## begin
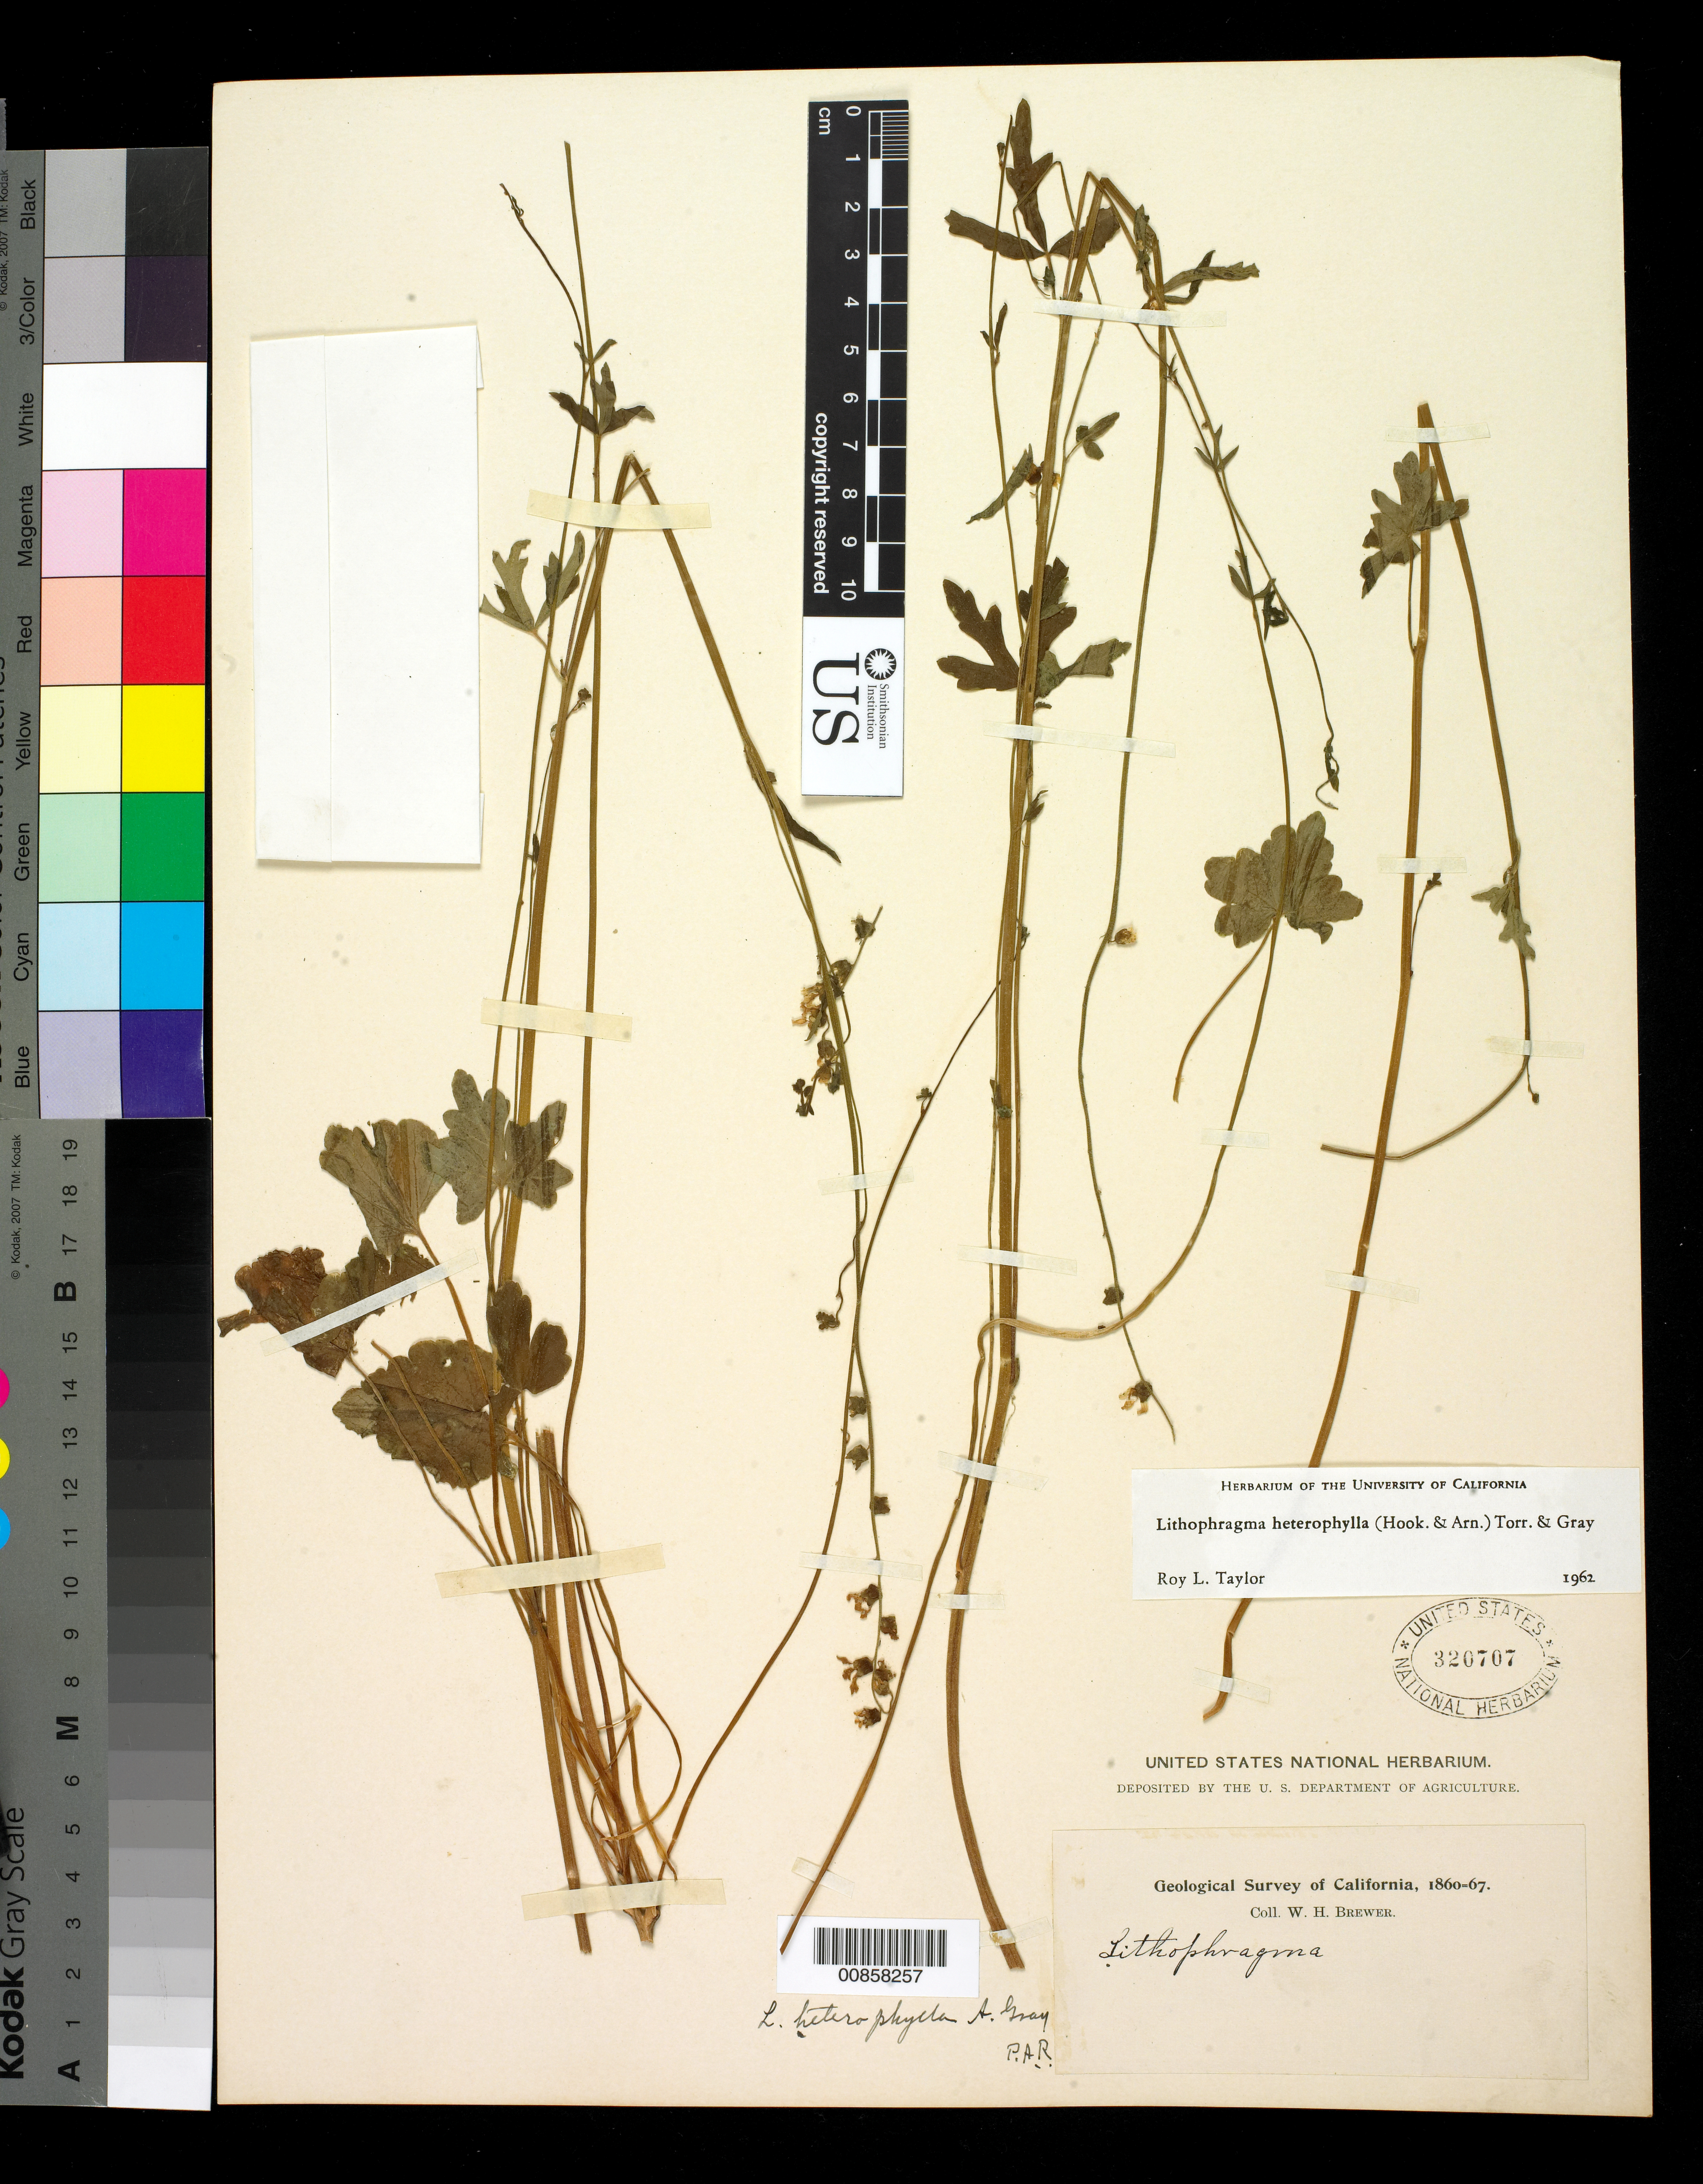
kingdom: Plantae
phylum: Tracheophyta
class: Magnoliopsida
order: Saxifragales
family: Saxifragaceae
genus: Lithophragma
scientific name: Lithophragma heterophyllum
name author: (Hook. & Arn.) Hook. & Arn.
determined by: Taylor, R. L.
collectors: W. H. Brewer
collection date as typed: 1860 to -- --- 1867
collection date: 1860/1867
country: United States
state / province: California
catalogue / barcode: US 320707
## end
** Short exercise **
Please retype every line of the entries above, character for character, and leave out the pictures.

** Solution to the exercise **
kingdom: Plantae
phylum: Tracheophyta
class: Magnoliopsida
order: Saxifragales
family: Saxifragaceae
genus: Lithophragma
scientific name: Lithophragma heterophyllum
name author: (Hook. & Arn.) Hook. & Arn.
determined by: Taylor, R. L.
collectors: W. H. Brewer
collection date as typed: 1860 to -- --- 1867
collection date: 1860/1867
country: United States
state / province: California
catalogue / barcode: US 320707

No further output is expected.